(DIRECTIONS)
Which lines of the entries contain the string "left"? Please find them and copy them.

(Collected data entries)
=====

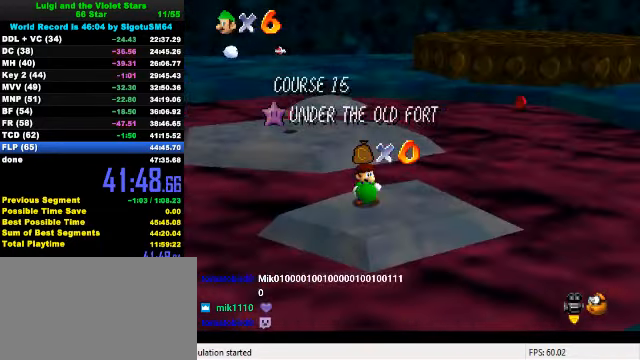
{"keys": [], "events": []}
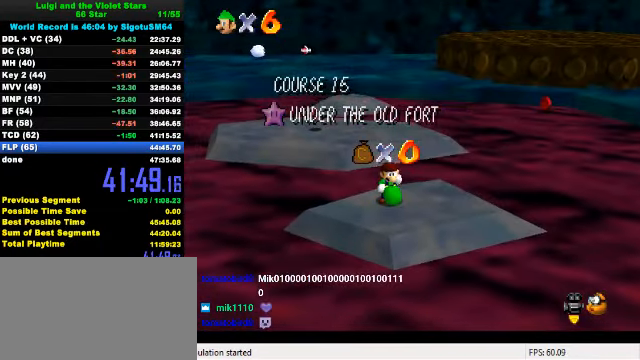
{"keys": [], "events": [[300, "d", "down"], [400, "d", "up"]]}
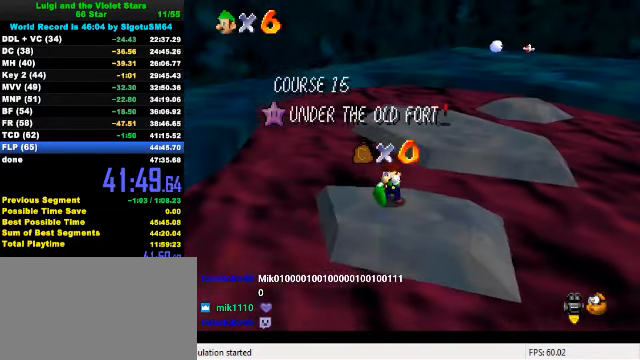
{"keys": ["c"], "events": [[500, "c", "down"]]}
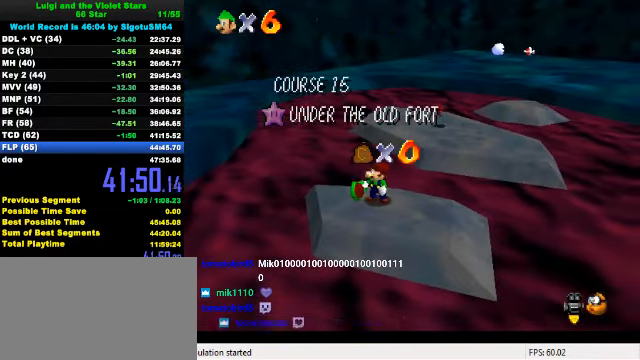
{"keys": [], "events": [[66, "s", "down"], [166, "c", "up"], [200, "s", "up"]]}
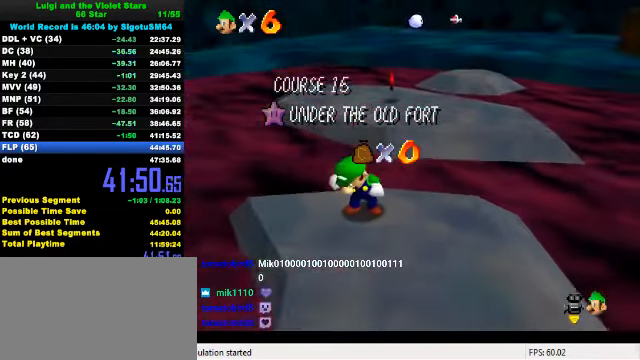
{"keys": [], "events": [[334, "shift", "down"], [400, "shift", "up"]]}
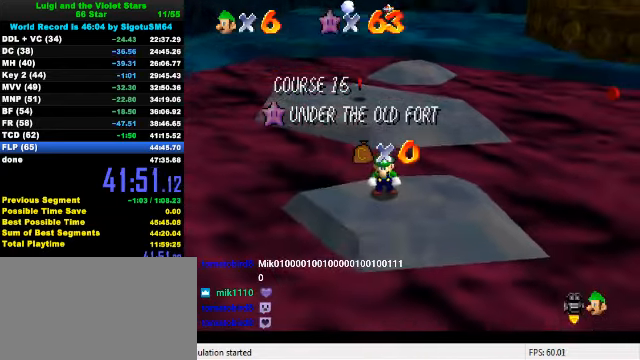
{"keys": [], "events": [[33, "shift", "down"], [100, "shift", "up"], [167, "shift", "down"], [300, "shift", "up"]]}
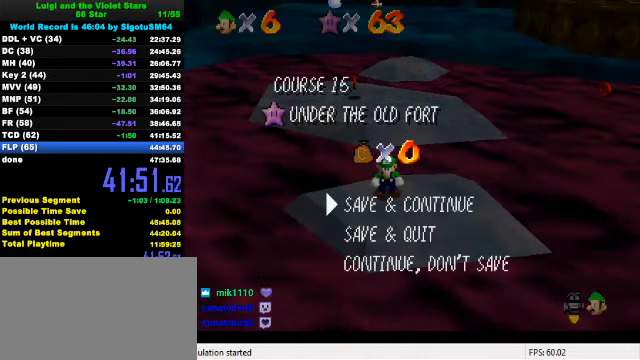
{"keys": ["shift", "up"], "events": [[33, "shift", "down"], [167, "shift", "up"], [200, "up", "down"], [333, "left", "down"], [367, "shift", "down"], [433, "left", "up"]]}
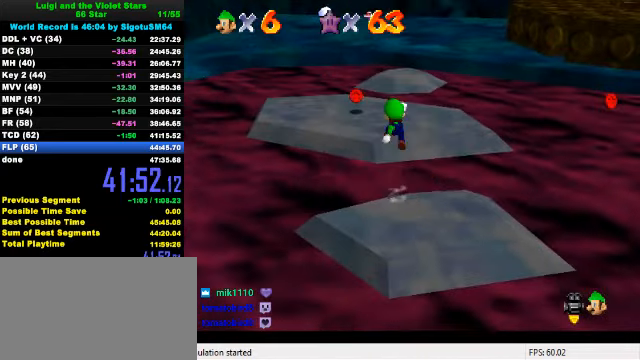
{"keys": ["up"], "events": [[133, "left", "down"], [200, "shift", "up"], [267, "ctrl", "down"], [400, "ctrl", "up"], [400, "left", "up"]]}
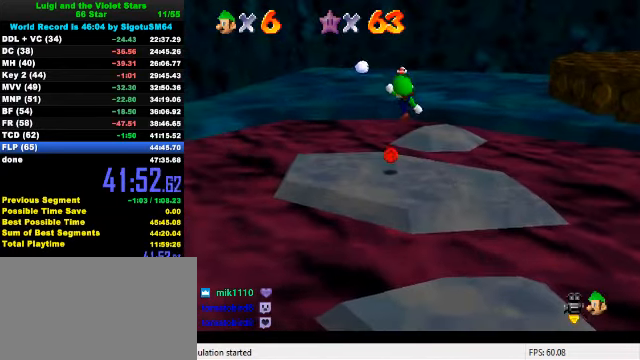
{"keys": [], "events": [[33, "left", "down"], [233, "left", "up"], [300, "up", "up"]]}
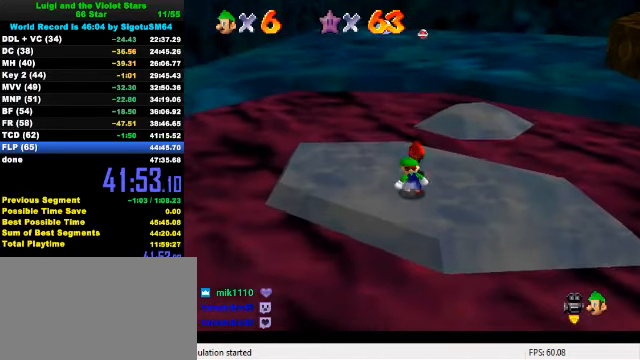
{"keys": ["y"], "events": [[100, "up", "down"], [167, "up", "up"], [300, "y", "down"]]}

=====

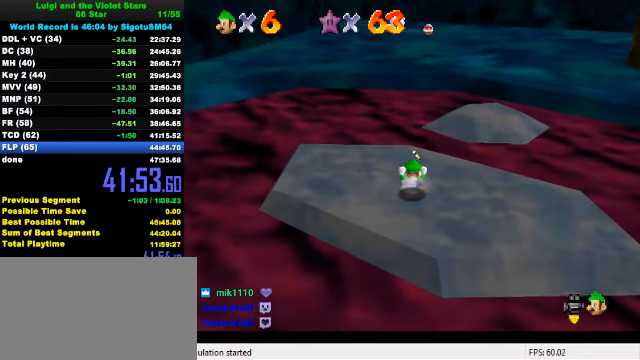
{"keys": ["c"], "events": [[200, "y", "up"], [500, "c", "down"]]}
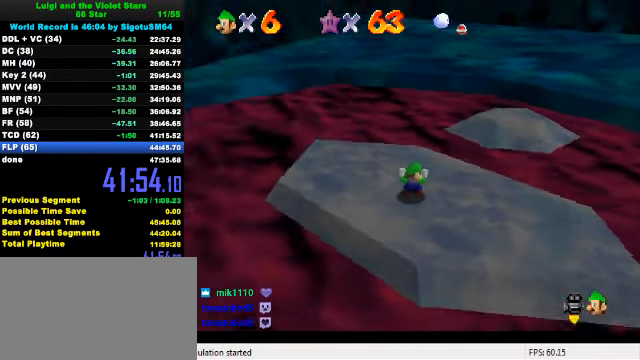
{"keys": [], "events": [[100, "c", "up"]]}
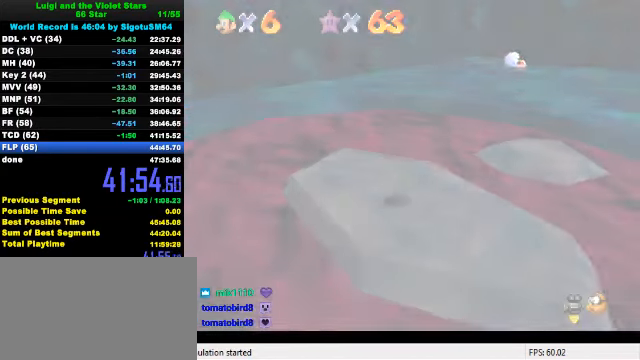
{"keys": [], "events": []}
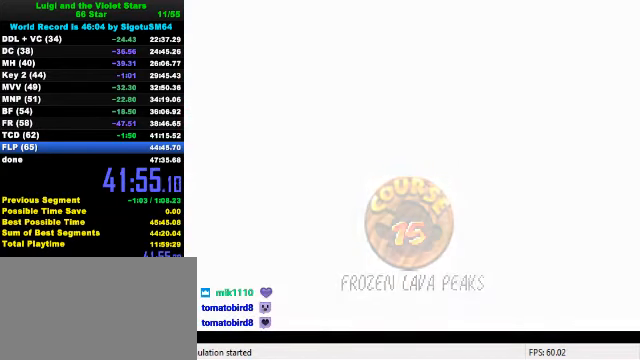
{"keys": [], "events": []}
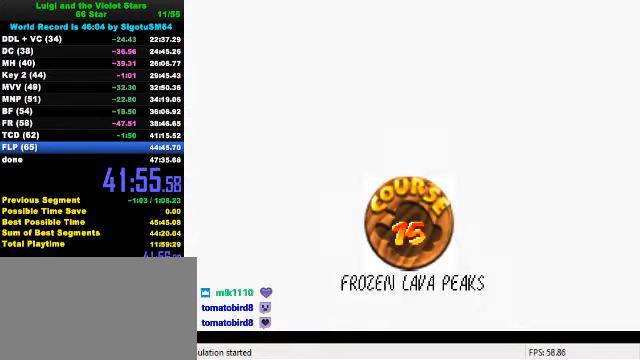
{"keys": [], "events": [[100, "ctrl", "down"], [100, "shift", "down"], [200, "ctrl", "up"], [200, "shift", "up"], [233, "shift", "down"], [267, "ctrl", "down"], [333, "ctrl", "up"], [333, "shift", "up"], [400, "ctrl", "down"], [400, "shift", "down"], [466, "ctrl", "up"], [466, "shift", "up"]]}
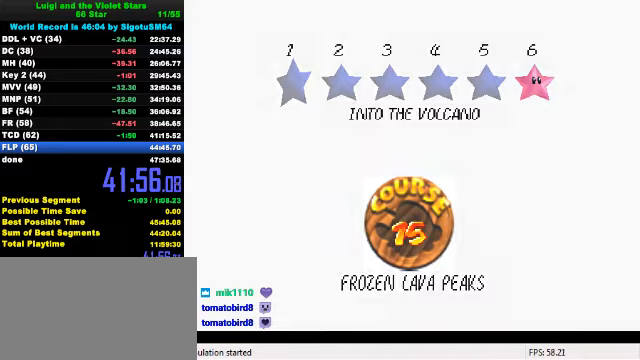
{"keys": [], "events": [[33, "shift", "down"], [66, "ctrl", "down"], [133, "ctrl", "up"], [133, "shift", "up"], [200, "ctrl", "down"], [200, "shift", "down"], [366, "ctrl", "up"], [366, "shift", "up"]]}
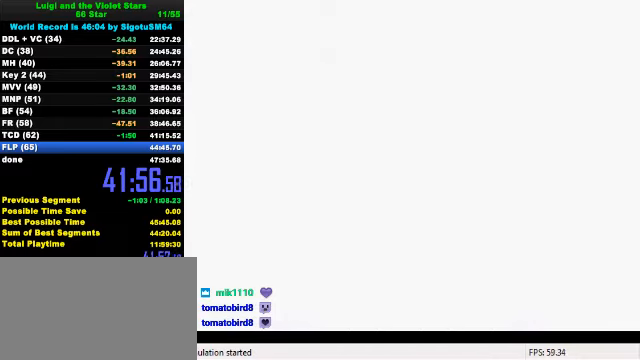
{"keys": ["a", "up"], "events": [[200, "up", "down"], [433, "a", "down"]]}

=====

(OUTPUT FOR THIS EXERCISE)
{"keys": ["shift", "up"], "events": [[33, "shift", "down"], [167, "shift", "up"], [200, "up", "down"], [333, "left", "down"], [367, "shift", "down"], [433, "left", "up"]]}
{"keys": ["up"], "events": [[133, "left", "down"], [200, "shift", "up"], [267, "ctrl", "down"], [400, "ctrl", "up"], [400, "left", "up"]]}
{"keys": [], "events": [[33, "left", "down"], [233, "left", "up"], [300, "up", "up"]]}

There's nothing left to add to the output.